There has been some interest in explicitly constructing indecomposable modules over rings of wild representation type. In this talk, we consider short Gorenstein rings. Motivated by a description for the generators of cluster algebras, we give an explicit expression of an indecomposable module for every possible Hilbert function. This is a joint work with Lucho Avramov and Milen Yakimov.
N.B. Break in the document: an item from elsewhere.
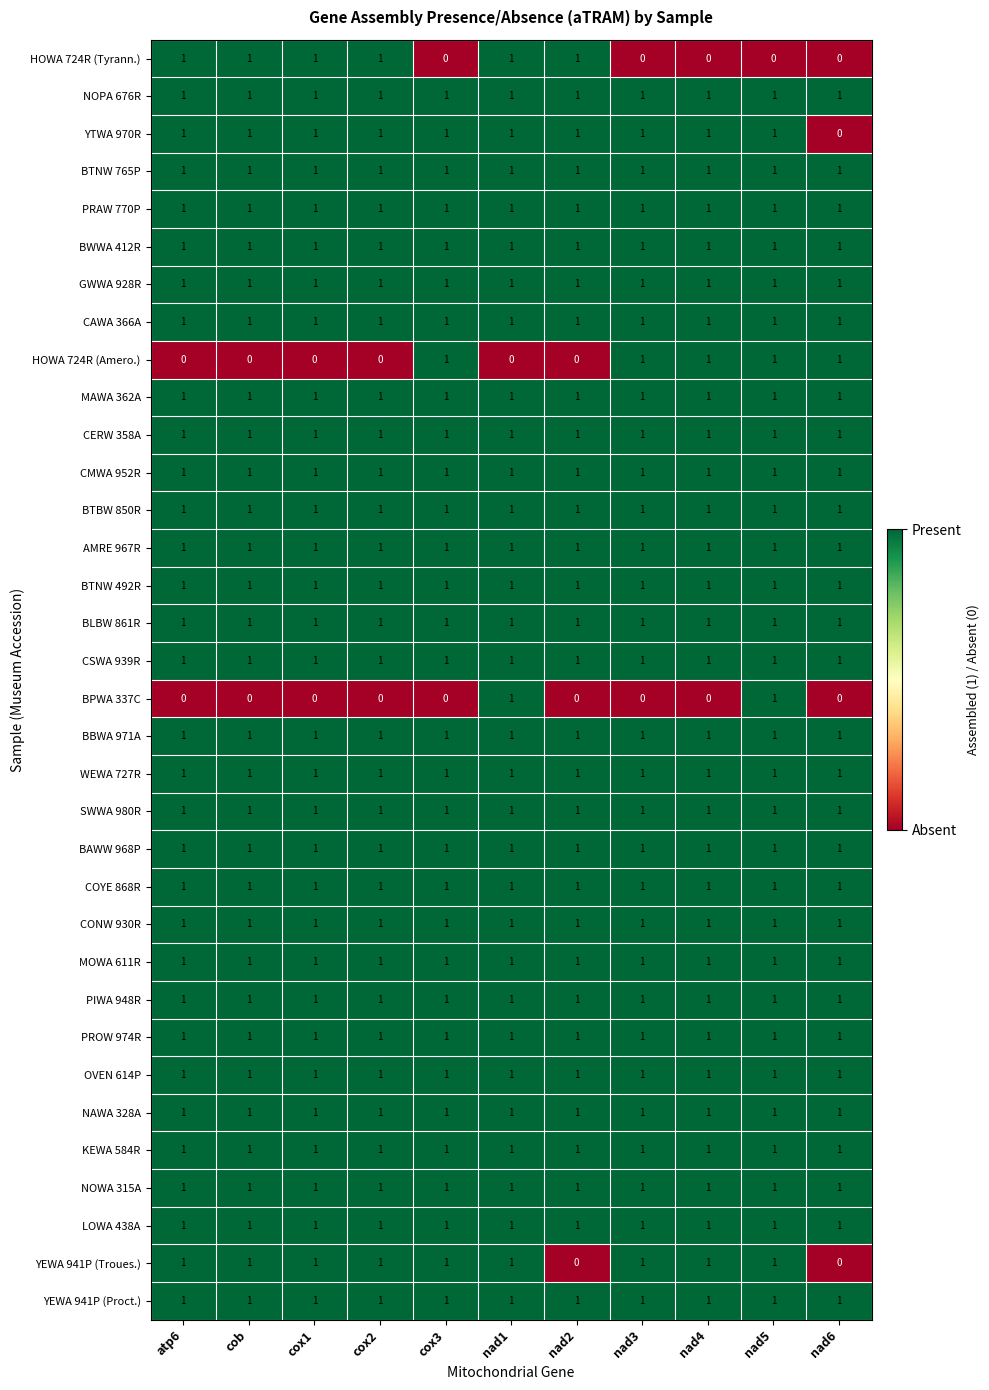

How many categories are shown in the chart?

11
**Jason McCullough**, Iowa State University *Singularities of Rees-like Algebras*

Rees-like algebras were defined by I. Peeva and the speaker to define counterexamples to the Eisenbud-Goto regularity conjecture. A second process, called Step-by-step homogenization, was used to transfer properties of the non-standard graded Rees-like algebra to the standard graded setting. The resulting projective varieties are singular projective varieties whose regularity exceeds their degree. These varieties are necessarily not arithmetically Cohen-Macaulay nor normal. A natural question this is: How singular are they? In this talk I will present ongoing joint work with P. Mantero and L. Miller on (1) the size of singular locus of Rees-like algebras—before and after homogenization, (2) a better way to homogenize, (3) criteria for F-purity and seminormality, and (4) structure of the canonical module.

**Ryo Takahashi**, Nagoya University*When is Every Ideal Isomorphic to Some Trace Ideal?*

Let R be a commutative noetherian ring. Lindo and Pande have recently posed the question asking when every ideal of R is isomorphic to some trace ideal of R. In this talk we will consider it and give some answers. In fact, some classes of Gorenstein rings, hypersurfaces and unique factorization domains will appear. This talk is based on joint work with Toshinori Kobayashi.

**Parangama Sarkar**, University of Missouri *Mixed Multiplicities of Filtrations*

We define mixed multiplicities of (not necessarily Noetherian) filtrations of m-primary ideals in a Noetherian local ring (R,m), generalizing the classical theory for m-primary ideals. We construct a real polynomial whose coefficients give the mixed multiplicities. This polynomial exists if and only if the dimension of the nilradical of the completion of R is less than the dimension of R. We show that many of the classical theorems for mixed multiplicities of m- primary ideals hold for filtrations, including the famous Minkowski inequalities of Teissier, and Rees and Sharp. This is joint work with Steven Dale Cutkosky and Hema Srinivasan.